UK GDP figures for the first quarter of 2018 were recently released. The data shows that UK GDP grew by 0.1%, the slowest growth observed since the fourth quarter of 2012.
As with the figures for Moray’s Q4 GDP which were released last month, the data continues to show construction exacting a downward pull on overall growth. Services were the largest contributor, but as highlighted by the ONS, the trend suggests that growth in services is weakening, especially in consumer facing industries.
Commenting on the growth figures, Sarah Medcraf, Chief Executive of Moray Chamber of Commerce said:
“It is disappointing to see such low levels of growth in the UK economy overall. As highlighted by the ONS, the ‘Beast from the East’ likely impacted on certain sectors of the economy, particularly petrol sales within the retail industry. Areas like construction continued to experience falls in output across all months of the quarter, providing further evidence that the drivers of this slow growth are broader.
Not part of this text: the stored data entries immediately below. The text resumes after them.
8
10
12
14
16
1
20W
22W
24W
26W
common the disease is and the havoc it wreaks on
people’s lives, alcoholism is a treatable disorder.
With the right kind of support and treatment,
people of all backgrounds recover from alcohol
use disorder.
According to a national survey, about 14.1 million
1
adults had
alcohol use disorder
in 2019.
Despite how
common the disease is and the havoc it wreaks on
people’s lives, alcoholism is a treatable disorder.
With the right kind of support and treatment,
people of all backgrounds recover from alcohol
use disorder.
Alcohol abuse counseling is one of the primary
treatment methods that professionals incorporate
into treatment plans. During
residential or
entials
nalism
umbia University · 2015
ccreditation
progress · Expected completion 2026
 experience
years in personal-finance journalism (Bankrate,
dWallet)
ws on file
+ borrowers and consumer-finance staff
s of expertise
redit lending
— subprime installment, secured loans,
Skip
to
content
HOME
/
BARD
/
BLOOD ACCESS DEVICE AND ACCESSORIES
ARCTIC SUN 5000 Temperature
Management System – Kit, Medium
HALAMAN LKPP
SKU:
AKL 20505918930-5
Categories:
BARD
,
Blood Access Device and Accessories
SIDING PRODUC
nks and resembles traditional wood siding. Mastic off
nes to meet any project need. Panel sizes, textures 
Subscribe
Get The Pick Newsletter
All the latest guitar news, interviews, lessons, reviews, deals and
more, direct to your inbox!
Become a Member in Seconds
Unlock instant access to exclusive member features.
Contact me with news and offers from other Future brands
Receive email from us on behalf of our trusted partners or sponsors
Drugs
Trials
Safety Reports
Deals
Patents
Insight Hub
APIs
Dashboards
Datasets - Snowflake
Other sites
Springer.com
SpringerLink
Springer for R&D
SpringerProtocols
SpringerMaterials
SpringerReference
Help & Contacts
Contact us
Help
“Our recent Quarterly Economic Indicator showed that many sectors of the economy were looking to invest to meet expectations for the future. In order to do this however, it is critical that government acts to provide both policy certainties, alongside providing infrastructure upgrades in order to keep the UK competitive with the rest of the world.
“The UK, and Scotland within it, needs to return to historical levels of growth to achieve the shared prosperity that all elements of civic society want to see. Business will lead on this, but we need government to push forward on the infrastructure upgrades necessary to see step changes in productivity and foster economic resilience.”